San Pantaleón



Imagen de San Pantaleón
que se venera en Burujón
(Toledo)
Estoy en la procesión. Es por la tarde. Hace calor. La imagen de la iglesia queda atrás, desteñida, como una estampa en un libro después de mucho tiempo. Delante de mí el párroco y unas autoridades que yo sé que son de los años sesenta. Hay dos pregoneros tras el santo, uno a cada lado. Van vestidos a la antigua usanza: pantalón de pana, camisa blanca, chaleco, boina. El de la izquierda alza su trompetilla, la hace sonar y a renglón seguido levanta su vozarrón y dice: “Un himno hay en Burujón que año tras año se canta”. La gente repite estas mismas palabras con una solemnidad próxima a la oración. Seguidamente el otro pregonero rompe el aire con el llamado de la trompeta y clama: “Devoción en la garganta por nuestro Santo Patrón”. Y todos lo repiten. Finalmente la banda del pueblo inicia un pasodoble y todos cantan a voz en grito: “¡Viva, viva, viva San Pantaleón!”

Estoy en el balconcillo de mi casa, a más de tres metros sobre el suelo, apoyado en la baranda, vestido para la ocasión, como si fuera mi primera novillada, un poco nervioso. Se acerca el gentío y yo, este año, quiero cantarle una saeta a San Pantaleón. Llevo muchos años deseándolo, muchos años echándome atrás. Pero de éste no pasa. Sé que si el primer tono no entra bien, luego todo se tuerce, vienen los apuros. Poco a poco los redobles de tambor van subiendo hasta el horizontal de mis ojos. Detrás de la banda de música llega el santo. Justo cuando las hojas del árbol me lo descubren levanto mi voz: “Primero vino la plaga, luego apareciste tú. Traías vendas para las llagas, y un estupendo menú que al alma llena, limpia y embriaga”.

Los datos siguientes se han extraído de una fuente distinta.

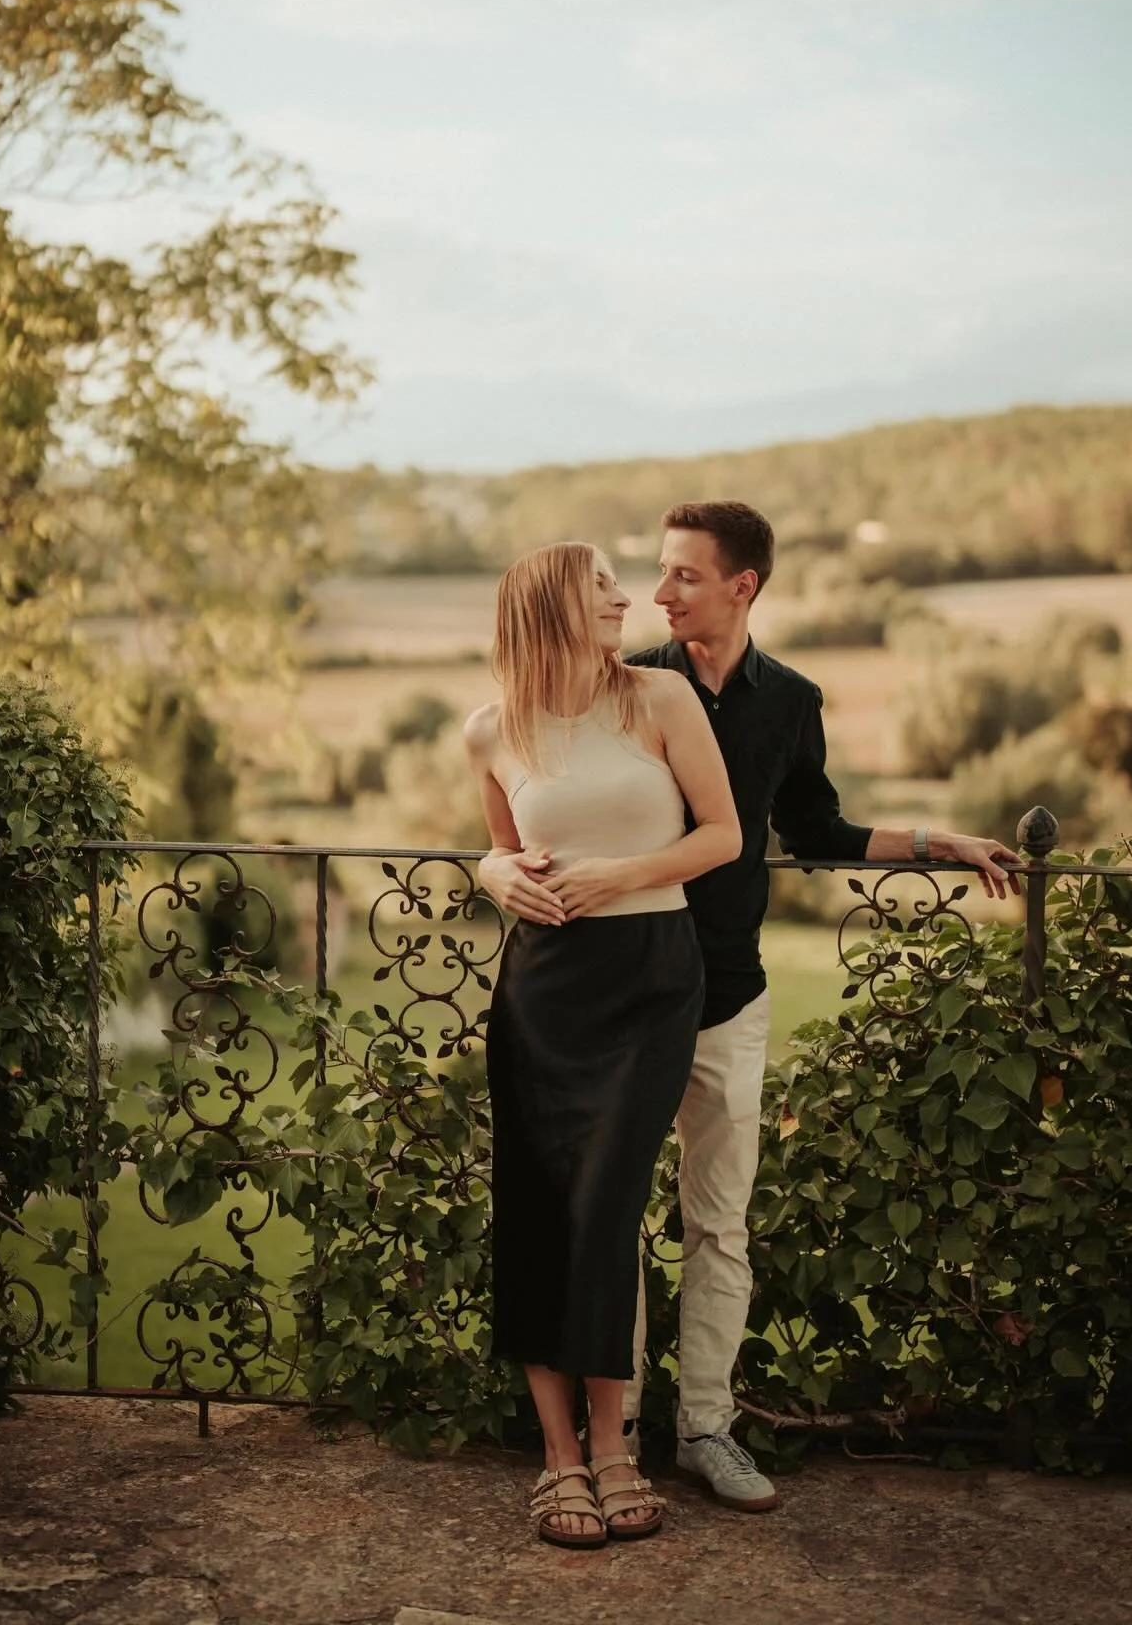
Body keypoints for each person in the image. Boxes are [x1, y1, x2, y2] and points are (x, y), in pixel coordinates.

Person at [480, 501, 1021, 1514]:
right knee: (604, 1216)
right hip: (608, 991)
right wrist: (491, 867)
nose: (658, 592)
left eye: (684, 575)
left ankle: (706, 1429)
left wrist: (937, 841)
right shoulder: (630, 680)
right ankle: (611, 1441)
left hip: (723, 991)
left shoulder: (789, 700)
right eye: (653, 572)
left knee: (718, 1224)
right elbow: (525, 811)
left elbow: (817, 828)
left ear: (743, 586)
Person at [463, 541, 741, 1550]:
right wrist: (492, 874)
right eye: (602, 587)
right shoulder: (491, 728)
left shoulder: (661, 701)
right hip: (544, 991)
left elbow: (723, 835)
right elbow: (503, 849)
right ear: (548, 607)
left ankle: (614, 1446)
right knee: (541, 1210)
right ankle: (560, 1459)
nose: (629, 599)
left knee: (607, 1209)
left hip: (650, 979)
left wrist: (619, 875)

La Legión, con su bandera y su cabra al frente, baja desfilando desde la carretera. Vienen en traje de faena, verdes, sus gorros verdes, sus fusiles al hombro, sus cabezas altas, sus mil pasos por segundo, con esa ligereza que da la audacia, la eficacia, la valentía. Bajan como quien dice, a toda pastilla. Está claro que en breve alcanzarán la procesión. Y así es. Lo hacen justo en la Plaza de España, que era lo planeado. Rodean a San Pantaleón. Le presentan armas. Y entonces, con la misma tonadilla del novio de la muerte, cantan: “Nadie en el pueblo sabía que eras médico de pobres, que tu santidad era la vía para que nunca zozobre la esperanza, la fe y la alegría”. El aire rosa de la tarde se llena de una emoción heroica. Algunas abuelas lloran y no de tristeza precisamente.

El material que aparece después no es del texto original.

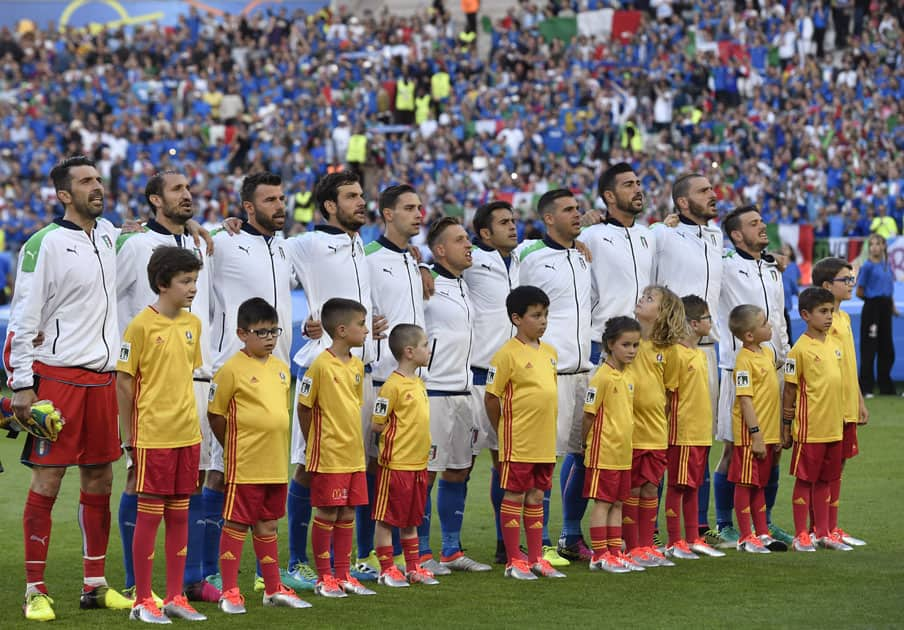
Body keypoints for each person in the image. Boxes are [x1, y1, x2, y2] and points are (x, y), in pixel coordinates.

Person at [5, 156, 131, 622]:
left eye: (97, 179)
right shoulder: (44, 244)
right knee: (48, 481)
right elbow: (23, 319)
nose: (96, 187)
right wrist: (21, 386)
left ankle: (94, 585)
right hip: (56, 380)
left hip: (101, 381)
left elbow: (140, 233)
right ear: (64, 195)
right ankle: (34, 590)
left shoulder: (107, 234)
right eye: (85, 182)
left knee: (101, 478)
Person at [115, 170, 219, 604]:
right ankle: (132, 580)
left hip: (197, 375)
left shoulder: (200, 242)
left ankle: (190, 580)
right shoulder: (134, 244)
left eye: (189, 188)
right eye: (177, 189)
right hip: (150, 383)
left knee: (192, 481)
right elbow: (105, 285)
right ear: (154, 200)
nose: (187, 195)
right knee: (138, 482)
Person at [286, 171, 385, 585]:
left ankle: (353, 562)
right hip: (321, 368)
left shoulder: (359, 242)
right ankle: (295, 562)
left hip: (358, 371)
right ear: (329, 205)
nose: (361, 202)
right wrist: (226, 226)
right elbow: (266, 251)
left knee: (356, 465)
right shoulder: (307, 244)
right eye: (351, 196)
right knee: (309, 465)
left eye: (361, 195)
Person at [209, 172, 303, 591]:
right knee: (219, 473)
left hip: (277, 375)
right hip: (234, 373)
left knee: (267, 481)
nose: (280, 205)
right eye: (270, 200)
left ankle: (269, 574)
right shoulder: (223, 241)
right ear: (248, 207)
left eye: (282, 198)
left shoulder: (284, 248)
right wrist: (207, 227)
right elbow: (176, 245)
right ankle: (207, 571)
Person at [116, 246, 206, 623]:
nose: (192, 289)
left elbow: (186, 377)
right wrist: (128, 438)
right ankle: (142, 599)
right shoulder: (139, 326)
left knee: (180, 516)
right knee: (150, 517)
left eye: (195, 281)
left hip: (188, 434)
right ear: (162, 283)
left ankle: (174, 597)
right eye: (186, 281)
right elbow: (124, 383)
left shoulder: (193, 324)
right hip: (153, 435)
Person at [208, 298, 311, 614]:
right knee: (237, 524)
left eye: (274, 331)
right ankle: (229, 591)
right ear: (242, 333)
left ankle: (272, 588)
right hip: (246, 465)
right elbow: (215, 415)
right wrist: (235, 446)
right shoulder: (230, 371)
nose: (269, 338)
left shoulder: (282, 369)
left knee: (268, 525)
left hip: (275, 465)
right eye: (261, 332)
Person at [577, 162, 656, 565]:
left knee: (630, 444)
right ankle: (574, 533)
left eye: (639, 183)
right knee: (587, 447)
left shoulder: (648, 236)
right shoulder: (589, 235)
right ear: (609, 196)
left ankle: (623, 541)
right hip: (600, 348)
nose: (638, 189)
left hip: (638, 352)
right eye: (628, 185)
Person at [516, 189, 593, 562]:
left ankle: (571, 535)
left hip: (584, 371)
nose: (576, 214)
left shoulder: (581, 257)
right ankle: (539, 542)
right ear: (548, 218)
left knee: (584, 456)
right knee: (544, 460)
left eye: (578, 208)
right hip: (551, 372)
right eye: (568, 210)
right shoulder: (529, 254)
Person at [711, 205, 790, 549]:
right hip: (738, 369)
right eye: (753, 223)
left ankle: (765, 521)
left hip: (774, 367)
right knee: (735, 450)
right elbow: (703, 249)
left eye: (762, 221)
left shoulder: (771, 268)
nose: (763, 226)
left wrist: (785, 357)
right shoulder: (725, 264)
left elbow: (780, 317)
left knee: (772, 451)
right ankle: (726, 523)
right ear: (736, 234)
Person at [358, 184, 426, 577]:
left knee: (410, 472)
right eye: (409, 208)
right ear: (387, 214)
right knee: (374, 468)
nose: (418, 214)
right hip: (381, 379)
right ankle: (368, 553)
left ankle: (406, 553)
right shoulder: (367, 258)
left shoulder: (414, 260)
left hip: (410, 379)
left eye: (419, 207)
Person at [652, 173, 723, 539]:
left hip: (708, 352)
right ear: (682, 202)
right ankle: (653, 530)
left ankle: (697, 527)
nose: (713, 195)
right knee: (662, 443)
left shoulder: (715, 236)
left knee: (700, 441)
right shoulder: (662, 235)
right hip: (671, 350)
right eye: (704, 191)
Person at [420, 217, 491, 573]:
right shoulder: (424, 284)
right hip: (433, 391)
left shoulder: (466, 284)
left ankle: (451, 549)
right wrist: (420, 265)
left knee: (459, 470)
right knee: (427, 473)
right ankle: (419, 552)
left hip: (465, 391)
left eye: (469, 239)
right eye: (461, 240)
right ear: (439, 250)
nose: (469, 245)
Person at [296, 298, 376, 597]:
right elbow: (305, 407)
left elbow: (353, 406)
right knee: (328, 514)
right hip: (328, 454)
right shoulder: (319, 365)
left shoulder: (356, 365)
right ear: (342, 330)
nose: (366, 330)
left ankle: (343, 575)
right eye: (361, 324)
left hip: (353, 453)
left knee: (347, 515)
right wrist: (313, 441)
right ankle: (325, 577)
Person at [484, 285, 565, 580]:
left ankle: (535, 559)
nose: (543, 321)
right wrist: (504, 429)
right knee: (515, 496)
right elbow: (491, 398)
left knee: (536, 496)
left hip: (545, 440)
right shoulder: (505, 355)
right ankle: (514, 560)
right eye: (536, 315)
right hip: (518, 441)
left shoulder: (551, 352)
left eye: (545, 315)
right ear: (517, 319)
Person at [781, 287, 851, 552]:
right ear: (805, 315)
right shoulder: (798, 350)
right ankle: (801, 534)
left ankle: (822, 532)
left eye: (831, 311)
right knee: (805, 481)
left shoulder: (834, 345)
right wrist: (786, 426)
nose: (829, 317)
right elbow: (789, 391)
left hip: (834, 428)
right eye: (823, 312)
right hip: (810, 429)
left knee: (825, 481)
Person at [369, 323, 439, 587]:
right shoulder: (392, 386)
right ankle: (387, 569)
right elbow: (377, 422)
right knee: (387, 519)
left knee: (412, 519)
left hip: (418, 464)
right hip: (396, 464)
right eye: (424, 345)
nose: (428, 350)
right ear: (409, 352)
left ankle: (412, 567)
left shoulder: (419, 382)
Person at [624, 286, 684, 567]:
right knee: (632, 490)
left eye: (649, 299)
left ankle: (647, 544)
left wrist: (659, 419)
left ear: (662, 313)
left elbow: (670, 392)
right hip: (628, 432)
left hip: (655, 433)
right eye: (643, 296)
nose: (641, 299)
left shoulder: (669, 351)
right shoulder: (626, 342)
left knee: (650, 488)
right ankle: (631, 546)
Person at [812, 257, 868, 546]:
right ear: (826, 285)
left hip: (847, 405)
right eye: (845, 280)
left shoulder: (844, 318)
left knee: (839, 467)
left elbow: (848, 364)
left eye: (851, 279)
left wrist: (858, 399)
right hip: (829, 408)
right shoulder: (825, 322)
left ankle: (830, 527)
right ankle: (818, 529)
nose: (850, 284)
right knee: (824, 470)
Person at [664, 296, 725, 560]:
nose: (711, 323)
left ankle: (692, 538)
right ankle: (674, 540)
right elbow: (668, 395)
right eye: (708, 318)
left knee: (693, 486)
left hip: (700, 432)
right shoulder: (676, 353)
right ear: (694, 323)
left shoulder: (699, 354)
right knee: (678, 486)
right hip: (683, 432)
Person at [582, 316, 641, 574]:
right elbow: (588, 414)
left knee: (618, 503)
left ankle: (615, 551)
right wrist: (586, 443)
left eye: (635, 345)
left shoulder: (628, 376)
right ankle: (599, 555)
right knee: (603, 503)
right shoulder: (601, 377)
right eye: (626, 345)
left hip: (622, 453)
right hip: (603, 452)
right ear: (609, 345)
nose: (632, 351)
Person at [727, 305, 784, 553]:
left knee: (759, 484)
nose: (769, 326)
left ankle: (763, 533)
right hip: (752, 436)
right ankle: (746, 536)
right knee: (745, 483)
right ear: (749, 335)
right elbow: (745, 400)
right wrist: (756, 434)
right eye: (764, 323)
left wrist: (778, 431)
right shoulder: (743, 361)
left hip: (770, 433)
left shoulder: (767, 353)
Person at [856, 234, 897, 396]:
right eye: (871, 244)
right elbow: (859, 291)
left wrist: (891, 307)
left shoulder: (887, 264)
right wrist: (874, 302)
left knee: (887, 349)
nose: (874, 247)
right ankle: (866, 388)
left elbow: (888, 289)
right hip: (872, 307)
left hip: (886, 308)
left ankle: (886, 387)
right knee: (869, 348)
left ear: (884, 246)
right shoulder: (867, 266)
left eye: (877, 244)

El bar está muy oscuro. Hay cuatro paisanos sentados a una mesa, un paño verde, unas fichas de dominó. La radio se oye más allá del humo del tabaco. Es sábado por la tarde. No hay nadie en la calle. Todos están en la plaza de toros o en la iglesia. Todos menos estos cuatro antiguos luchadores por la libertad que beben el vino de un pellejo antiguo. En la radio se transmite la homilía del día grande de San Pantaleón: “Y el que de todos se compadece en el pueblo se quedó. Su imagen nos fortalece. Su ejemplo nos cautivó. Gracias Pantaleón mil veces”. Emiliano, apaga esa radio anda, que los sermones son como los sueños, sermones son, dice Manué, que ya pasó lo suyo en la guerra. Mientras el tabernero camina hacia la radio, siguen cayendo en el barbecho de estas cuatro almas las palabras del párroco: “Tu sangre en sólido estado todo el año se mantiene. Y, como habíamos quedado, en Julio se licúa, y viene y nos quita todo cuidado”. Luego el silencio, la nada y la melancolía se unen a este juego de dominó.